Feature Engineering

Check Significant Association with Chi_square

This function checks for a significant association between a specified categorical feature and a binary target in a pandas DataFrame using the Chi-Square test. It returns True if there is a significant association and False if the variables are independent. The significance level for the Chi-Square test is controlled by the alpha parameter. s

significant_association_chi_square(df, column_category, column_target, alpha=0.05)

Check for significant association between a categorical feature and a binary target using the Chi-Square test.

Parameters:

df (pandas.DataFrame) – The pandas DataFrame containing the data.
column_category (str) – The name of the categorical feature column.
column_target (str) – The name of the binary target column.
alpha (float, optional, default: 0.05) – The significance level for the Chi-Square test.

Returns:

True if there is a significant association, False if the variables are independent.

Return type:

bool

Raises:

ValueError – If one or more specified columns are not found in the DataFrame.

Example

from from df_csv_excel.fe_functions import significant_association_chi_square

# Assuming 'df' is your DataFrame
result = significant_association_chi_square(df, column_category='category', column_target='target')

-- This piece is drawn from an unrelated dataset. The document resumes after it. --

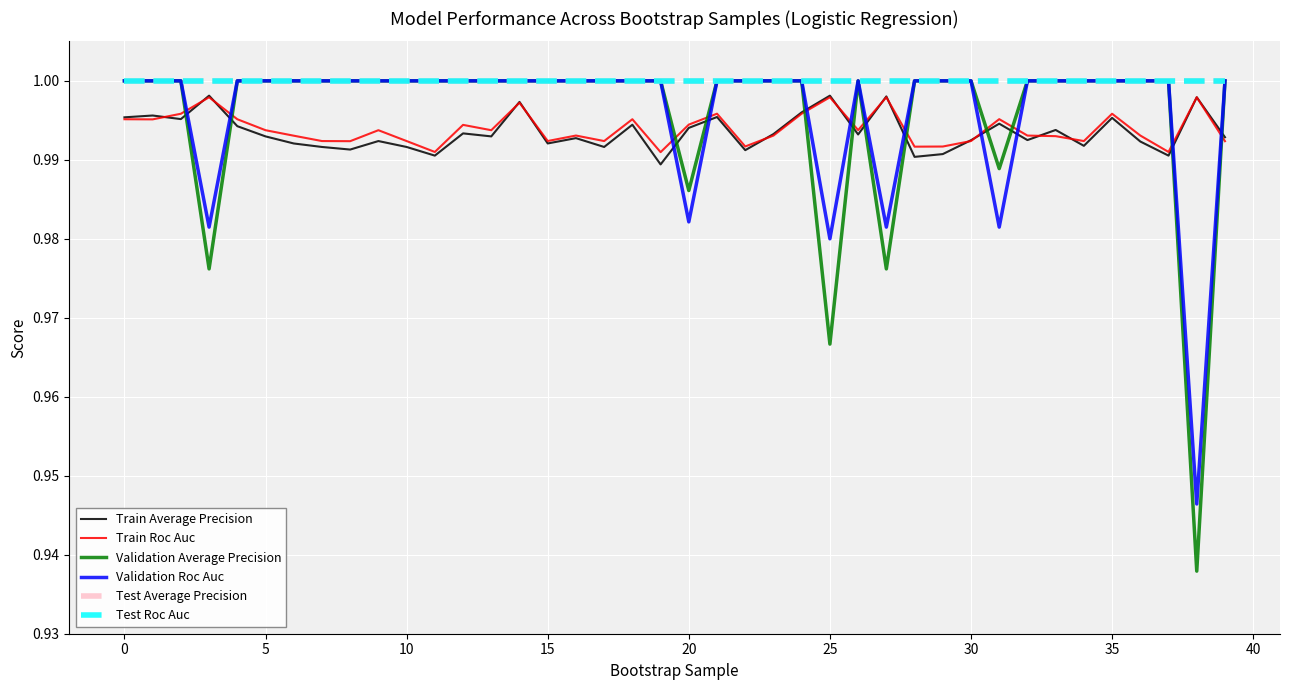

Does the chart have visible grid lines?

Yes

Calculate Jaccard similarity

get_similarity(df, column_str_1, column_str_2)

This function is to calculate Jaccard similarity scores between two specified columns in a DataFrame.

Parameters:

df (pandas.DataFrame) – The input DataFrame.
column_str_1 (str) – The name of the first column.
column_str_2 (str) – The name of the second column.

Returns:

An array of Jaccard similarity scores.

Return type:

numpy.ndarray

Raises:

ValueError – If the DataFrame is empty or if one or more specified columns are not found.

Example:

from df_csv_excel.fe_functions import get_similarity

score = get_similarity(df, column_str_1='column1', column_str_2='column2')

Note

The Jaccard similarity is calculated by comparing the unique values in the specified columns. It is a measure of the similarity between the sets of values in the two columns. A score of 0 indicates no similarity, and a score of 1 indicates complete similarity.

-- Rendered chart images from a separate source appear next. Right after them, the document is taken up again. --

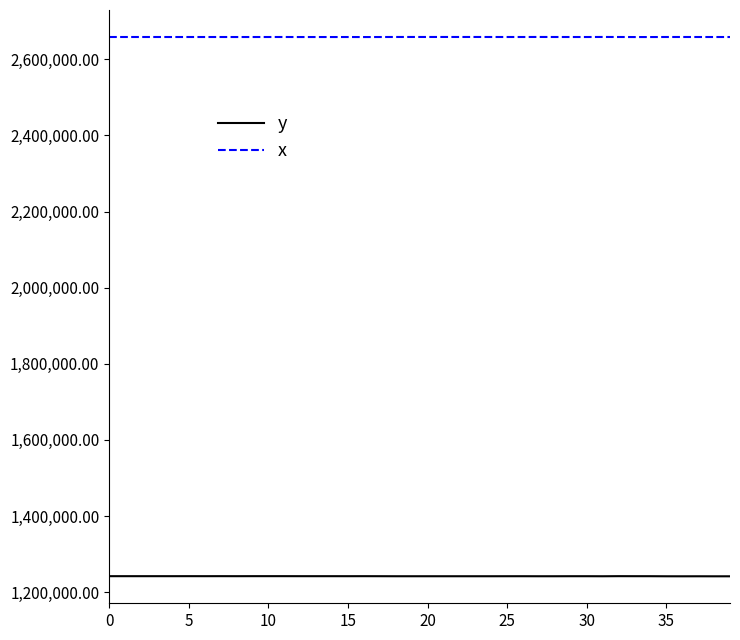

Which series has the largest total across all categories?

x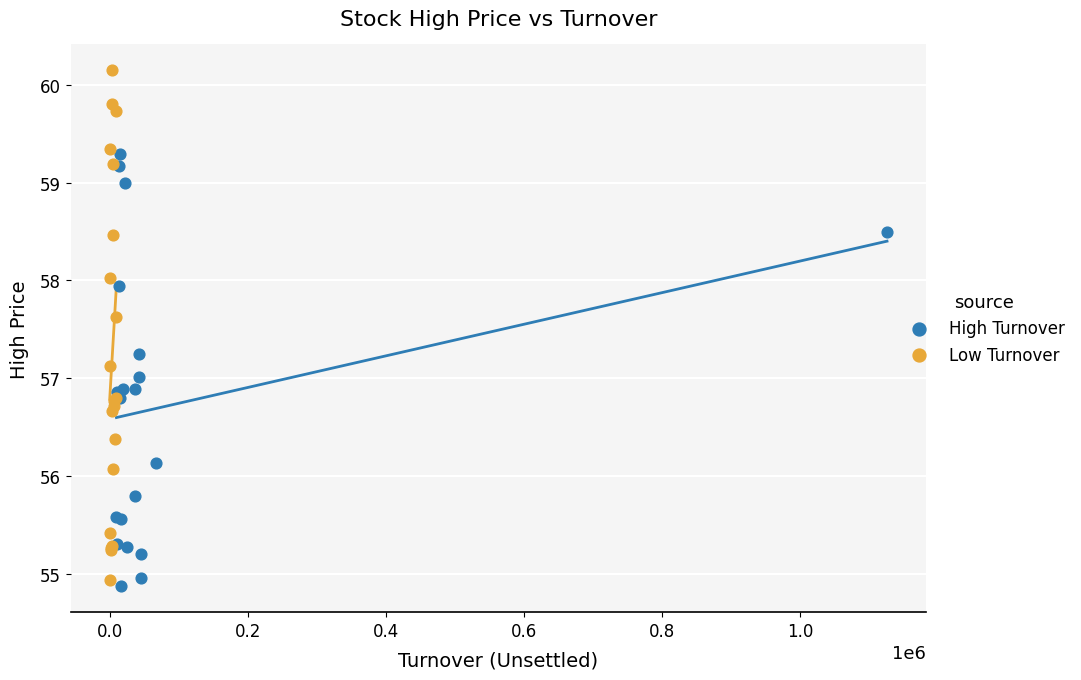

Which series contains the lowest Y value?

High Turnover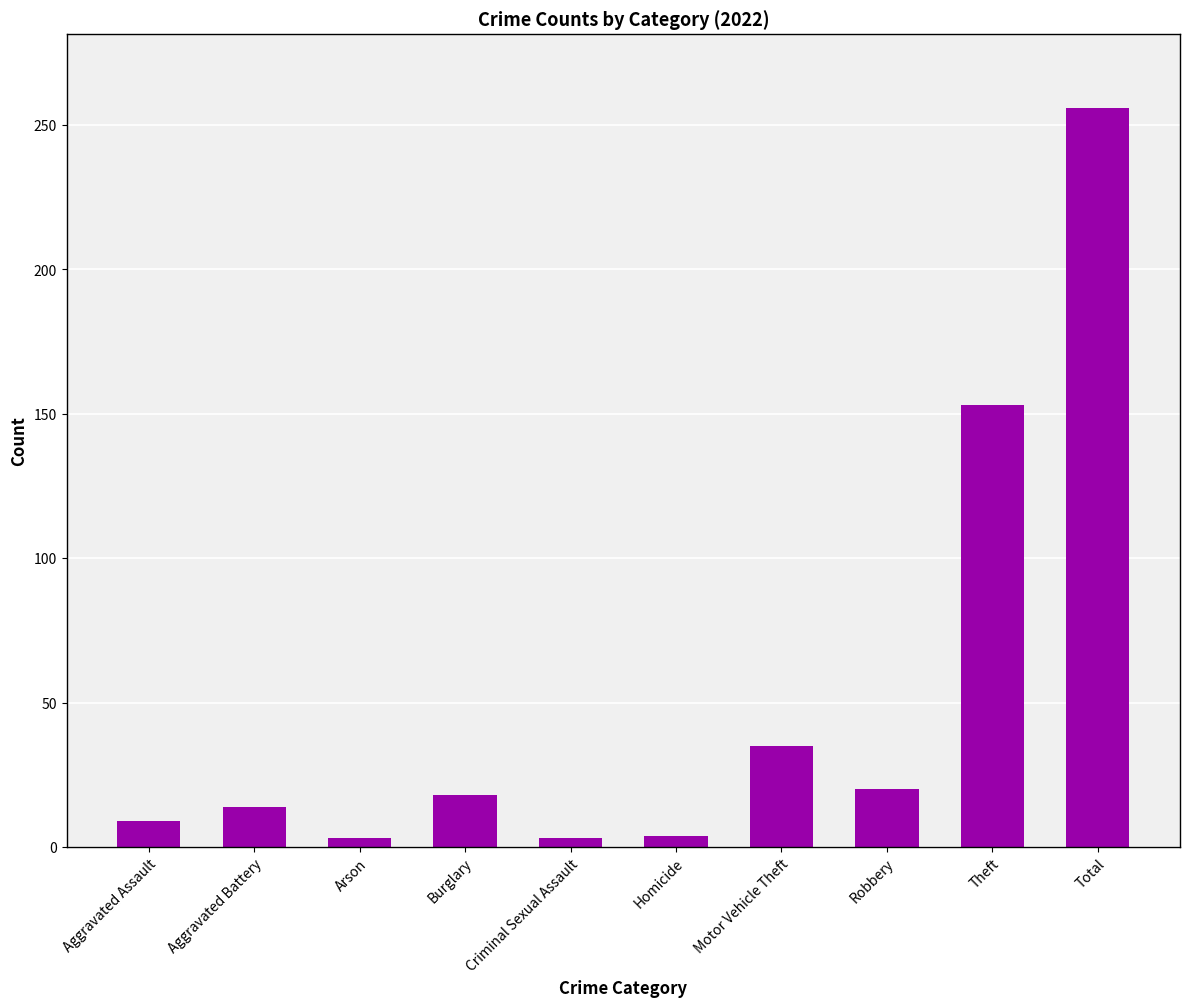

Between Arson and Robbery, which is larger?

Robbery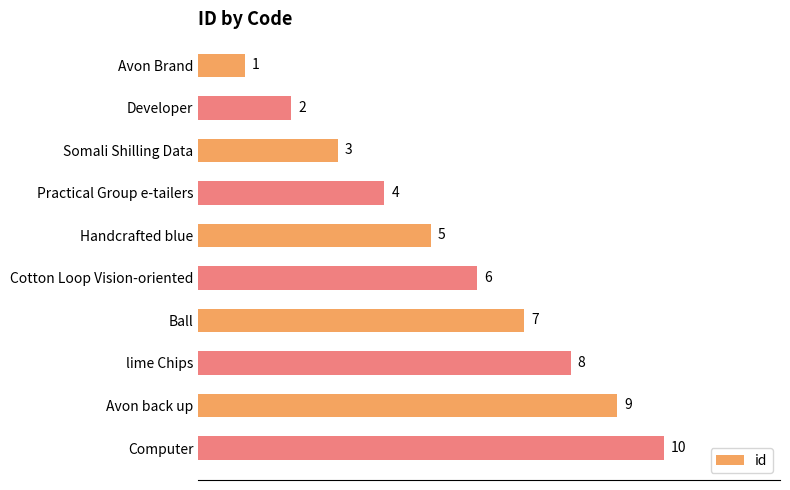

True or false: the data shows 4 at Practical Group e-tailers.

True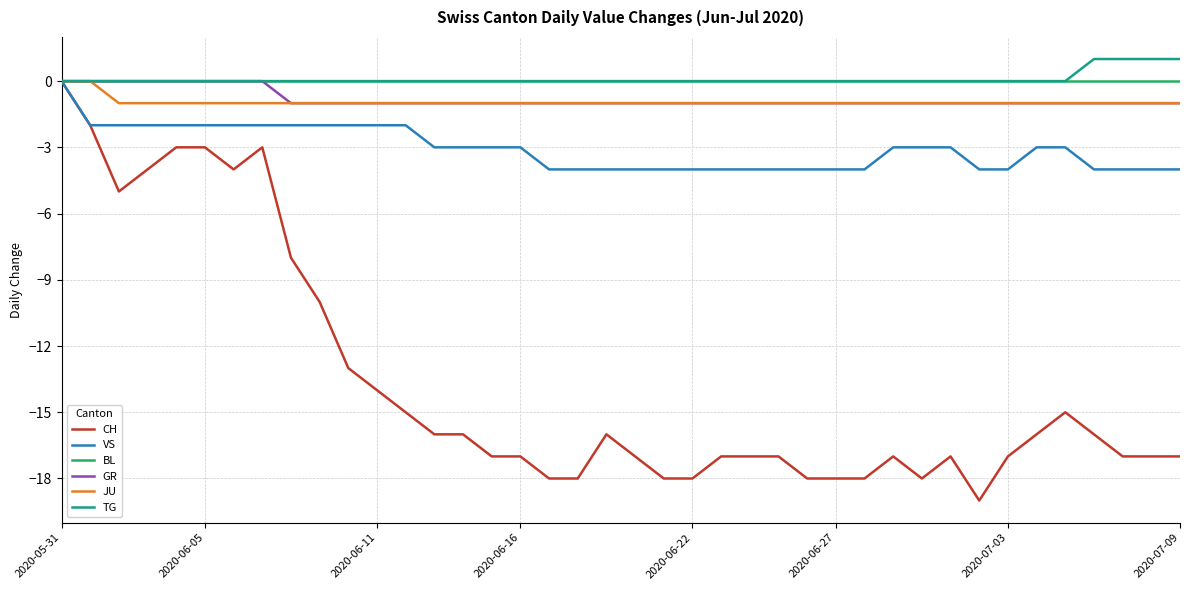

What is the minimum value shown in the chart?

-19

Calculate Information Value (IV)

calculate_iv(data, feature, target, custom_bins=None)

This function calculates the Information Value (IV) for a given feature in a binary classification task.

Parameters:

data (pandas.DataFrame) – DataFrame containing the feature and target columns.
feature (str) – Name of the feature column.
target (str) – Name of the target column.
custom_bins (list or array, optional) – Custom bin edges for discretizing the feature. If None, automatic binning is used.

Returns:

Information Value (IV) for the feature, pivot table, and a bar chart.

Return type:

Tuple[float, pandas.DataFrame, matplotlib.pyplot]

Raises:

ValueError – If the DataFrame is empty or if one or more specified columns are not found.

This function discretizes the continuous feature into bins, calculates Weight of Evidence (WoE) and IV, and returns the overall IV.

The formula for IV is:

\[IV = \sum_{i} \left( \text{WoE}_i \cdot (\text{good\_percentage}_i - \text{bad\_percentage}_i) \right)\]

where WoE (Weight of Evidence) is given by:

\[\text{WoE}_i = \ln\left(\frac{\text{good\_percentage}_i + \epsilon}{\text{bad\_percentage}_i + \epsilon}\right)\]

and (epsilon) is a small constant added to avoid division by zero.

The IV indicates the predictive power of the feature:

IV < 0.02: Weak predictor

0.02 <= IV < 0.1: Medium predictor

IV >= 0.1: Strong predictor

Example:

from df_csv_excel.fe_functions import calculate_iv

total_iv, pivot_table, plt = calculate_iv(data, 'age', 'label', custom_bins=[0, 20, 40, 60, 80, 100])

Note

Adjust the value of num_bins based on your specific requirements and the characteristics of your data.

Warning

Ensure that the specified feature and target columns exist in the DataFrame to avoid errors.

The function also returns a pivot table containing counts and percentages for each bin and target label, as well as a bar chart visualizing the counts for each bin and label.